Cuarenta mil ostras, langosta por valor de 400.000 dólares y un alijo de carne de cangrejo fueron robados en incidentes separados con semanas de diferencia en Nueva Inglaterra, lo que provocó investigaciones y suscitó preocupación por la seguridad de la cadena de suministro. El primer robo ocurrió el 22 de noviembre en Falmouth, Maine, donde las autoridades sospechan que alguien robó 14 jaulas llenas de ostras de un sitio de acuicultura en Casco Bay.
La Patrulla Marina de Maine estimó el valor de las ostras y jaulas robadas en 20.000 dólares. "Esta es una situación devastadora para un pequeño empresario", dijo el sargento de la Patrulla Marina, Matthew Sinclair. Las ostras estaban completamente desarrolladas y listas para la venta.
Los otros dos robos ocurrieron en Taunton, Massachusetts, aproximadamente a 255 kilómetros (160 millas) de distancia. El 2 de diciembre, una carga de cangrejo desapareció después de salir del almacén de Lineage Logistics. Diez días después, el 12 de diciembre, carne de langosta destinada a las tiendas Costco en Illinois y Minnesota fue robada por una empresa de transporte fraudulenta, según el corredor que organizó la recogida.
Dylan Rexing, CEO de Rexing Companies, dijo que el transportista se hizo pasar por un transportista real. "Tenían una dirección de correo electrónico falsificada. Cambiaron el nombre en el lateral del camión. Hicieron una licencia de conducir certificada falsa. Es una operación muy sofisticada", dijo Rexing el martes.
Estos incidentes ponen de relieve las vulnerabilidades en la cadena de suministro de productos del mar, en particular en lo que respecta a los procesos de verificación para el transporte y el almacenamiento. El uso de direcciones de correo electrónico falsificadas y documentos de identificación falsificados demuestra un nivel de sofisticación que requiere medidas de seguridad mejoradas.
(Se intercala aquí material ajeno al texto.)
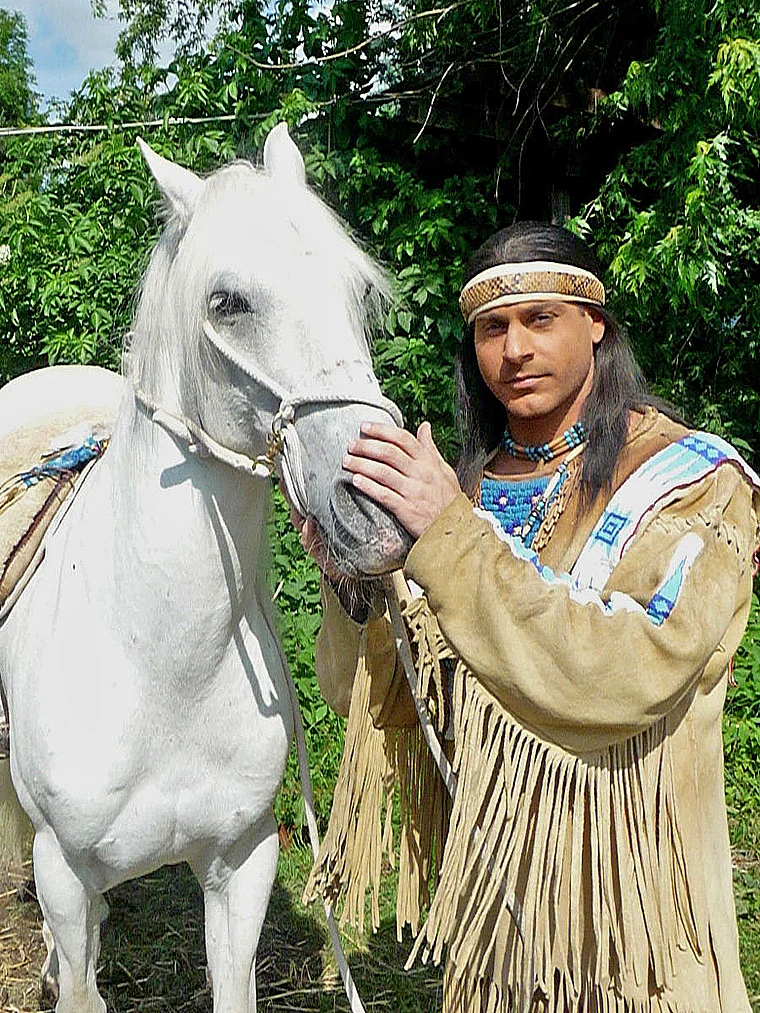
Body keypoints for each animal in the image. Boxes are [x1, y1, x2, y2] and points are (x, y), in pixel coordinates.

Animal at [0, 123, 410, 1013]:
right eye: (228, 302)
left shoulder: (242, 866)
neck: (159, 660)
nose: (380, 511)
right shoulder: (65, 872)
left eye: (358, 292)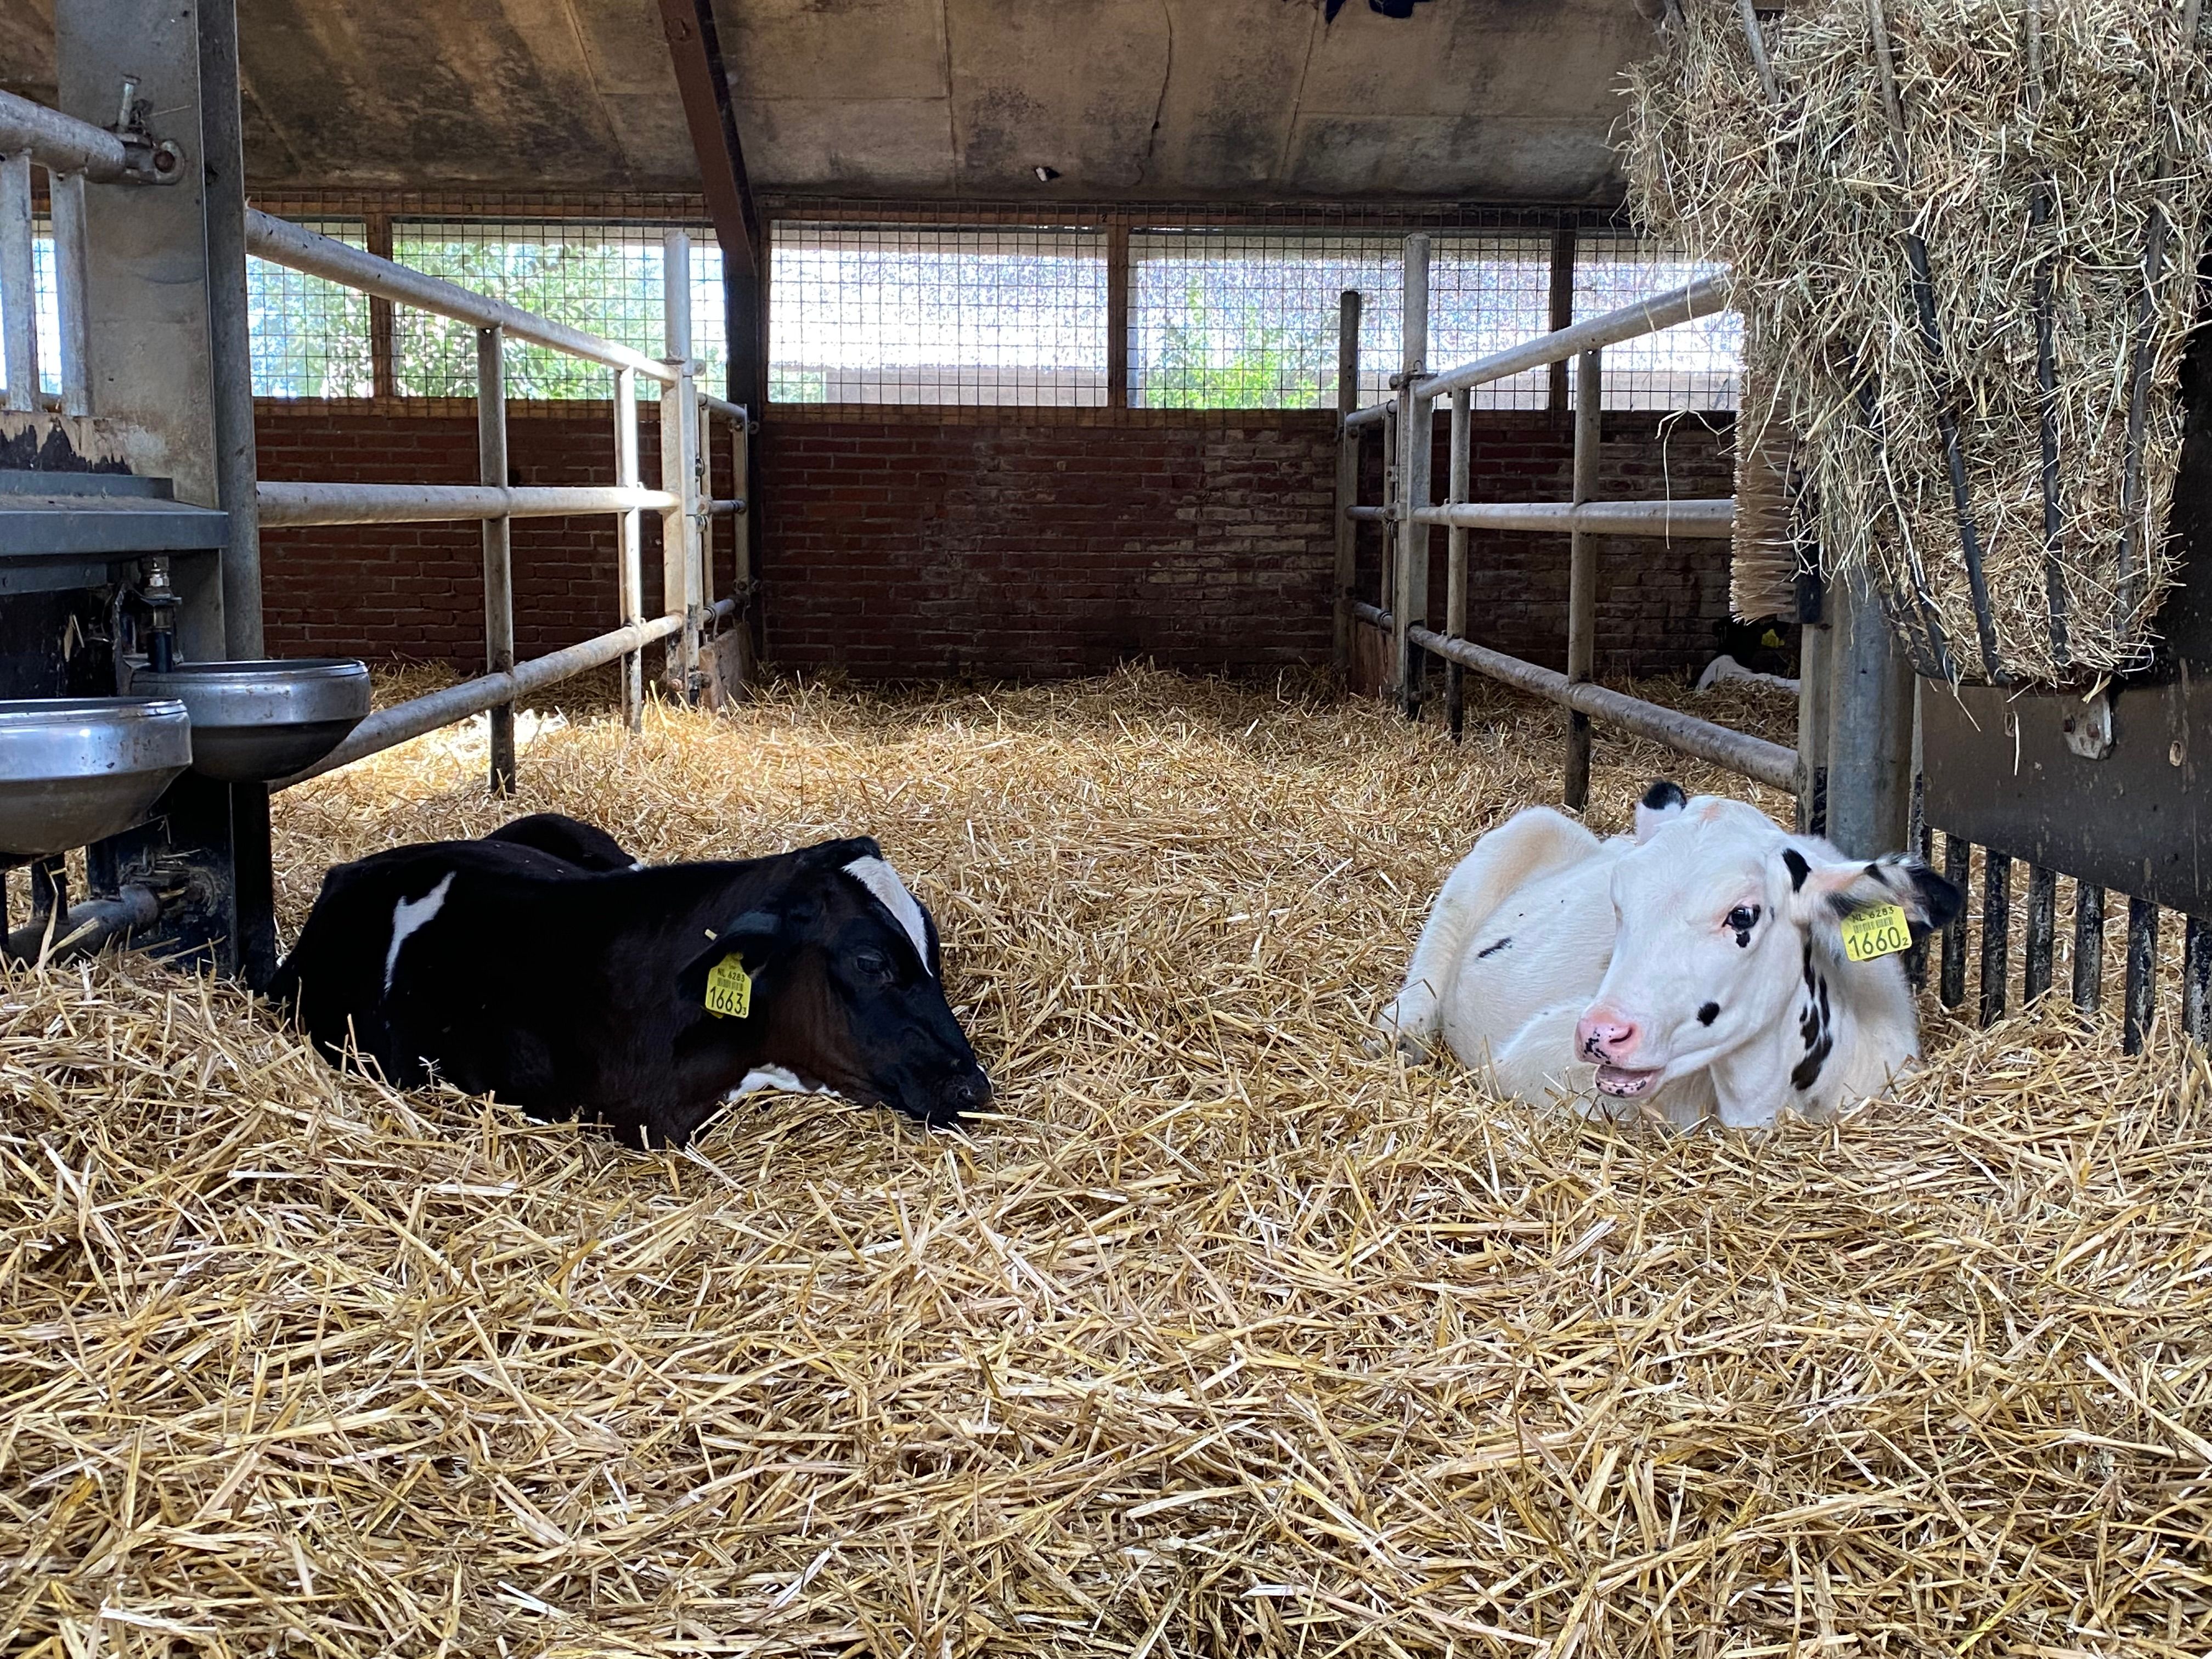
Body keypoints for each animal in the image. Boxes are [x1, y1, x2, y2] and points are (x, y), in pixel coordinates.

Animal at [1375, 781, 1962, 1128]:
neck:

El auge de los sistemas de detección de fraudes impulsados por la IA podría mitigar potencialmente tales riesgos en el futuro. Estos sistemas analizan patrones en los datos, como rutas de envío, información del transportista y detalles de pago, para identificar anomalías que puedan indicar actividad fraudulenta. Los algoritmos de aprendizaje automático se pueden entrenar para reconocer inconsistencias sutiles que los revisores humanos podrían pasar por alto, proporcionando una capa adicional de seguridad.
Sin embargo, las medidas de seguridad impulsadas por la IA también presentan desafíos. Una preocupación es el potencial de sesgo en los algoritmos, lo que podría conducir a resultados injustos o discriminatorios. Es crucial asegurar que los sistemas de IA estén entrenados en conjuntos de datos diversos y representativos para evitar perpetuar las desigualdades existentes. Además, la creciente sofisticación del fraude impulsado por la IA requiere una adaptación y mejora continua de los algoritmos de detección.
Las investigaciones sobre los robos de productos del mar están en curso. Las agencias de aplicación de la ley están trabajando para identificar a los autores y recuperar los bienes robados. Los incidentes han impulsado a las partes interesadas de la industria a reevaluar sus protocolos de seguridad y explorar nuevas tecnologías para protegerse contra futuras pérdidas. La integración de soluciones basadas en la IA, junto con procedimientos de verificación sólidos, puede ofrecer un camino hacia una cadena de suministro de productos del mar más segura y resiliente.